После того как до Марисоль дошла новость об уходе Лэза, у нее появилась — в состоянии, близком к посттравматическому стрессовому синдрому — навязчивая мысль: прибраться в кладовке Лэза. Это не было попыткой очистить квартиру от следов его присутствия, скорее, явным желанием подготовиться к его, как она считала, неизбежному возвращению.
— Сеньор Лазарь скоро вернется к нам. Уж вы мне поверьте.
«Mi lindo, lindo»[14], — периодически бормотала Марисоль себе под нос в течение дня.
Грейс не препятствовала ей, отчасти из симпатии к Марисоль, отчасти потому, что кладовка была настолько забита пылью, пластиковыми чехлами и проволочными вешалками из химчистки, что в ней решительно невозможно было что-либо найти. Кроме лишних трат, пользы от нее Грейс не было, да и Лэзу тоже.
Все в кладовке было покрыто тускло светящейся белой пылью, как будто асбестовые листы из старой квартиры Лэза перекочевали сюда по водопроводным трубам и перекрытиям пола. Ботинки Лэза выглядели так, словно в них только что прошлись по снегу. Марисоль осторожно, как хрустальные башмачки Золушки, извлекала каждую пару из кладовки, выстраивала в ряд на расстеленных газетах, смазывала гуталином и начищала до зеркального блеска.

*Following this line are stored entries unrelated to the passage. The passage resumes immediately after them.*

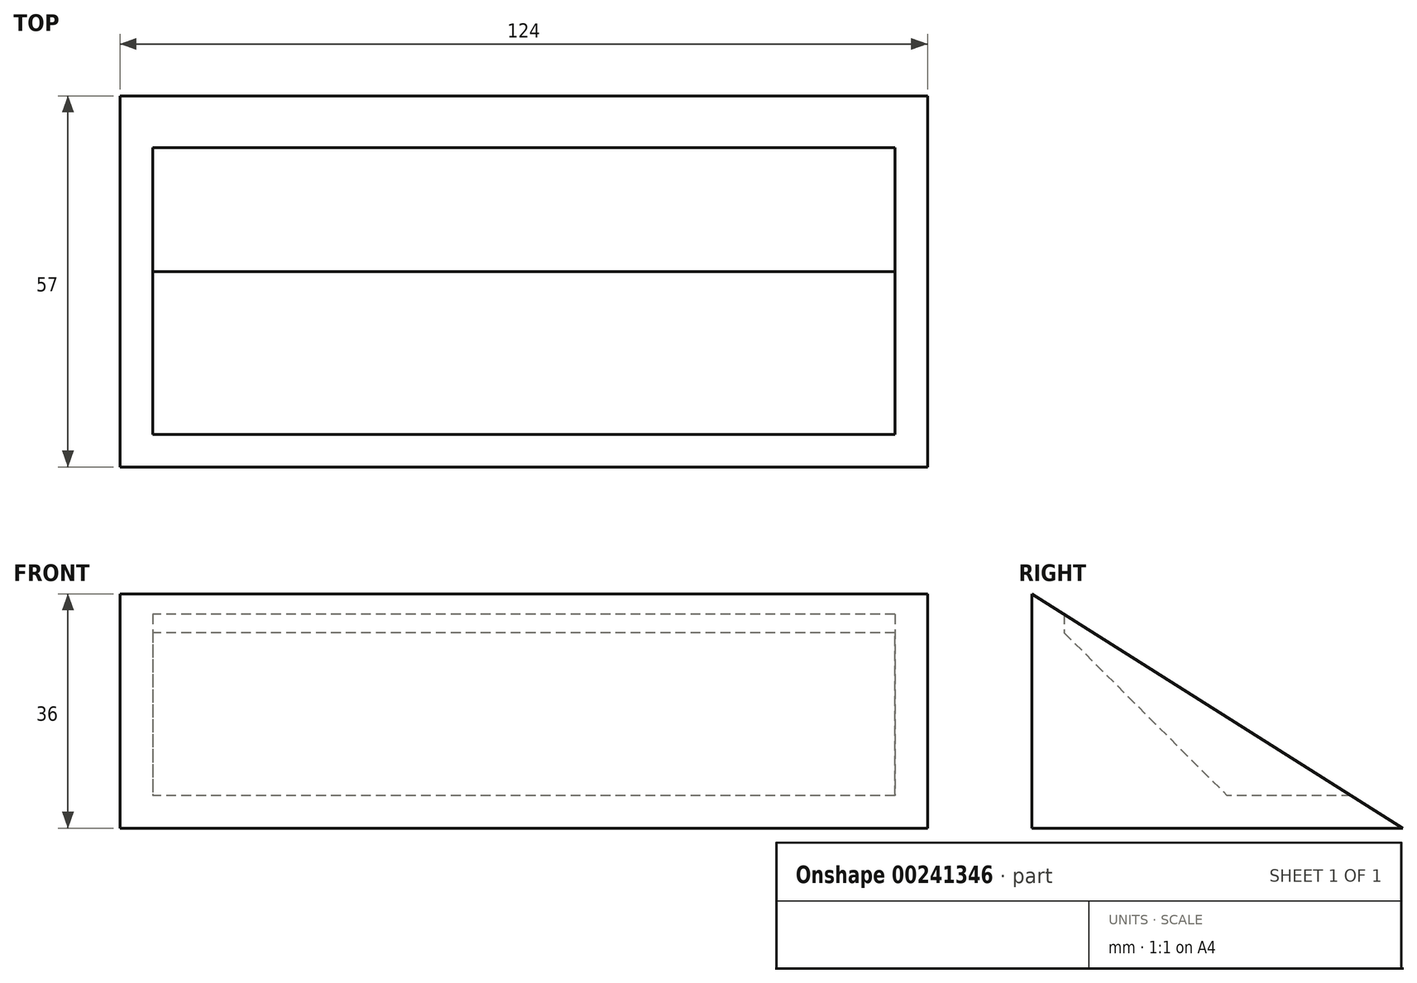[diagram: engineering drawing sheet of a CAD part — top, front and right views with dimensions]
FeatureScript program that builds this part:
annotation { "Feature Type Name" : "Feature", "Feature Type Description" : "" }
export const myFeature = defineFeature(function(context is Context, id is Id, definition is map)
    precondition{}
    {
        {
            var Q0;
            Q0=qCreatedBy(makeId("Right.planeOp"),FACE);
            var sketch = newSketch(context, id + "F0", { "sketchPlane" : qUnion([Q0])});
            skLineSegment(sketch, "E0", {"start": v(-20, 0) * mm, "end": v(-20, 36) * mm});
            skLineSegment(sketch, "E1", {"start": v(-20, 36) * mm, "end": v(37, 0) * mm});
            skLineSegment(sketch, "E2", {"start": v(37, 0) * mm, "end": v(-20, 0) * mm});
            skSolve(sketch);
        }
        {
            var Q0;
            Q0 = qSketchRegion(id + "F0", true);
            extrude(context, id + "F1", {"entities" : qUnion([Q0]), "depth" : 124 * mm});
        }
        {
            var Q0;
            Q0=makeQuery(id+"F1.opExtrude","SWEPT_FACE",FACE,{"disambiguationData":[OSD([sQuery(id+"F0.wireOp",EDGE,"E2")])]});
            var sketch = newSketch(context, id + "F2", { "sketchPlane" : qUnion([Q0])});
            skLineSegment(sketch, "E3.bottom", {"start": v(5, -37) * mm, "end": v(119, -37) * mm});
            skLineSegment(sketch, "E3.top", {"start": v(5, 15) * mm, "end": v(119, 15) * mm});
            skLineSegment(sketch, "E3.left", {"start": v(5, -37) * mm, "end": v(5, 15) * mm});
            skLineSegment(sketch, "E3.right", {"start": v(119, -37) * mm, "end": v(119, 15) * mm});
            skSolve(sketch);
        }
        {
            var Q0;
            Q0 = qSketchRegion(id + "F2", true);
            extrude(context, id + "F3", {"entities" : qUnion([Q0]), "operationType" : NewBodyOperationType.REMOVE, "endBound" : BoundingType.THROUGH_ALL, "oppositeDirection" : true, "depth" : 25 * mm, "hasSecondDirection" : true, "secondDirectionOppositeDirection" : true, "secondDirectionDepth" : 5 * mm});
        }
        {
            var Q0;
            Q0=makeQuery(id+"F3.boolean.opBoolean","COPY",EDGE,{"derivedFrom":makeQuery(id+"F3.opExtrude","CAP_EDGE",EDGE,{"disambiguationData":[OSD([sQuery(id+"F2.wireOp",EDGE,"E3.top")])],"isStart":true})});
            chamfer(context, id + "F4", {"entities" : qUnion([Q0]), "width" : 25 * mm, "tangentPropagation" : true});
        }
    });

Марисоль вручную перестирала все рубашки Лэза от «Брукс и сыновья», до изнеможения выжимая их, поменяла все треснувшие пуговицы и дула в рукава, чтобы не было складок, отчего рубашки становились похожи на призрачное одеяние человека-невидимки. Затем она развесила их на деревянных вешалках, обернутых папиросной бумагой. Рубашки стали как новые. В магазине подержанной одежды так никогда и не узнали, благодаря чему они получили такое богатое приношение. Грейс собрала в одну стопку все пластиковые чехлы, примяла их и отнесла на черную лестницу, где стояло мусорное ведро. Чехлы заняли меньше места, чем ежедневная порция мусора, — сплошной воздух, ничего существенного.
На то, чтобы произвести реорганизацию и уборку, понадобилось несколько дней. Все было перерыто, перевернуто и доведено до зеркального блеска. Когда с кладовкой было покончено, у Грейс возникла проблема с дверью. Сколько она ни старалась запереть ее, дверь неизменно распахивалась. В конце концов она попросту слетела с петель. Теперь имущество Лэза было выставлено на круглосуточное обозрение. Всякий раз, проходя мимо кладовки, Грейс не могла удержаться от слез. Ей было никак не привыкнуть к этому подобию открытого гроба. Это так нервировало ее, что она приперла дверь большой стопкой книг, но спустя минуту-другую книги отбросило, и дверь снова открылась. Но она научилась уживаться с этим, как и с прочими неприятными вещами.
Марисоль и Грейс дни напролет вели себя как одержимые до тех пор, пока все в квартире не стало упорядоченным, как буквы в алфавите. Даже скамеечка для пианино и общая кладовка теперь являли образчики идеальной организации, и Грейс нашла пропавший удлинитель в пустой сумке-холодильнике, где он все это время и валялся. Все вещи были на своих местах — не было только Лэза. И хотя заполняемое им пространство значительно сузилось (теперь его молено было измерить в кубических футах), Грейс все еще была не готова заполнить его чем-то другим.
Единственной вещью, которую Грейс удалось спасти от неминуемой гибели, был кусок глины (найденный когда-то с помощью Гриффина), который Марисоль выбросила на черную лестницу вместе с мусором. Марисоль, недавно посмотревшая серию из «Жизни Марты Стюарт», рассказывающую о том, как надо правильно складывать полотенца, деловито атаковала кладовку для белья, пока Грейс тайком пронесла глину в квартиру.